Utange Land Protest (facebook/teammca Mombasa)

A 70 acre piece of land has been the cause of unrest and chaos in Utange area after residents moved in and started fencing and cultivating a 30 acre section of the land that they are claiming. The squatters drawn from Utange 1 settlement have made many claims on the land before and have been tussling with the owners for ownership in a battle that goes back many years.

The land legally belongs to Swaleh Nguru, one of the biggest landowners in coast province who is now deceased. His estate is now administered by his sons.

The matter is an example of the challenges that bedevil land ownership in Coast that have resulted in negative ethnicity, created squatters out of indigenous people and the often mentioned historical land injustices. These matters have resulted in stagnation of development in some areas as the citizens do not own land. The land matter goes a long way back in history and is as old as Mombasa.

The British and Germans allocated the Sultan of Zanzibar a 10-mile strip of land along the entire coastline. The land is from the Ocean to the hinterland for a distance of 1 mile.

The strip has 1,128 parcels of land measuring 80,000 hectares, was the first point where local people got disenfranchised as those within the strip were rendered landless.

Arab landowners and later Europeans were able to legally acquire ownership of huge tracts of land due to locals ignorance of law and illiteracy. As a result, the land ownership question in Mombasa and other coastal areas is one of the most intricate in Kenya. Absentee landlords own about 77,000 acres of land in the coast, as much land as a county.

Some of these lands have never reverted to the communities and are now controlled by absentee landlords through a complex system where residents pay land rents to build and develop on these lands. This is the case in Mvita, Kisauni and other places where the residents continue to pay rent for the land they live on without knowing who exactly owns the land.

In March, the Mombasa County executive for Lands Francis Thoya stated that the county will search for absentee landlords and where they will not be found then the county will take an inventory of everyone situated on the land and divide it to the people.

More than 128,000 families in the coast are squatters in their ancestral land with Mombasa having the most at about 52,000 going by 2009 figures.

Land grabbing, political land allotments and other unfair land ownership practices post independence have worsened the situation. Already, the Waitiki land in Likoni is one of the land crisis that has reached a boiling point and needs quick government intervention.

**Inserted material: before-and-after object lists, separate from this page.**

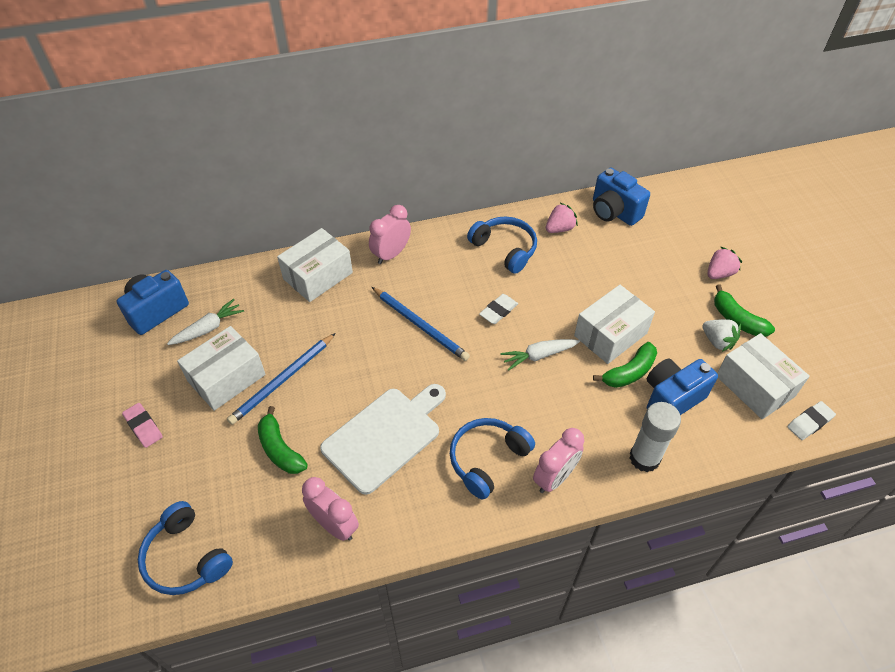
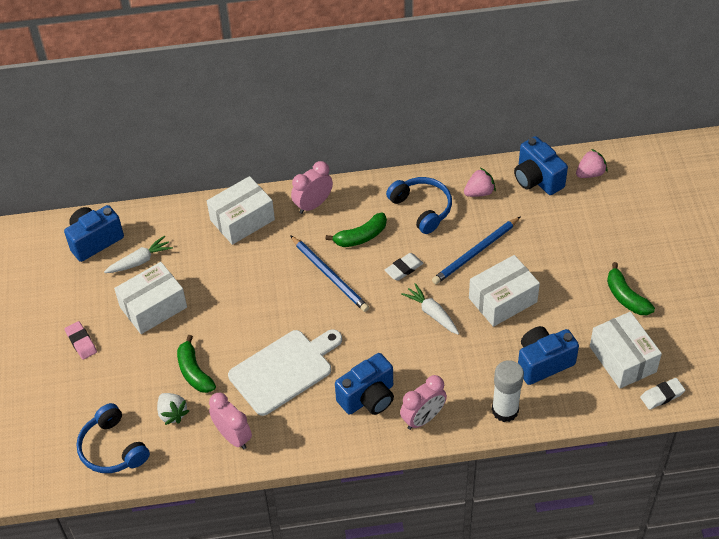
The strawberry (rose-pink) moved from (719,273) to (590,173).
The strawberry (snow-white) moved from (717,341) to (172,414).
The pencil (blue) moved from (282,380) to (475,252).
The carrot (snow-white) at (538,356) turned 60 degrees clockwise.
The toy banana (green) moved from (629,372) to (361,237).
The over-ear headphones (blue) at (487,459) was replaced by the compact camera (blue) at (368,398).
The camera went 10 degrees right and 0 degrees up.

The squatters at Utange allege that the 99 year leasehold on the land has lapsed and thus are making a claim for it. However, the owner has gone to court and is enforcing an order forbidding them from building, cutting trees or cultivating on the land.

The residents took to the streets and barricaded the road demanding for a right to own the land. During the demonstration, a teenager Ronald Baya was shot and injured in the leg by police who were trying to break the demonstration.

The matter remains a complex one and needs a quick resolution as was the case with the Langata Primary land. The squatters have been calling on Dr. Mohamed Swazuri and the National Lands Commission to get involved in order to solve the long standing issues of land in Utange.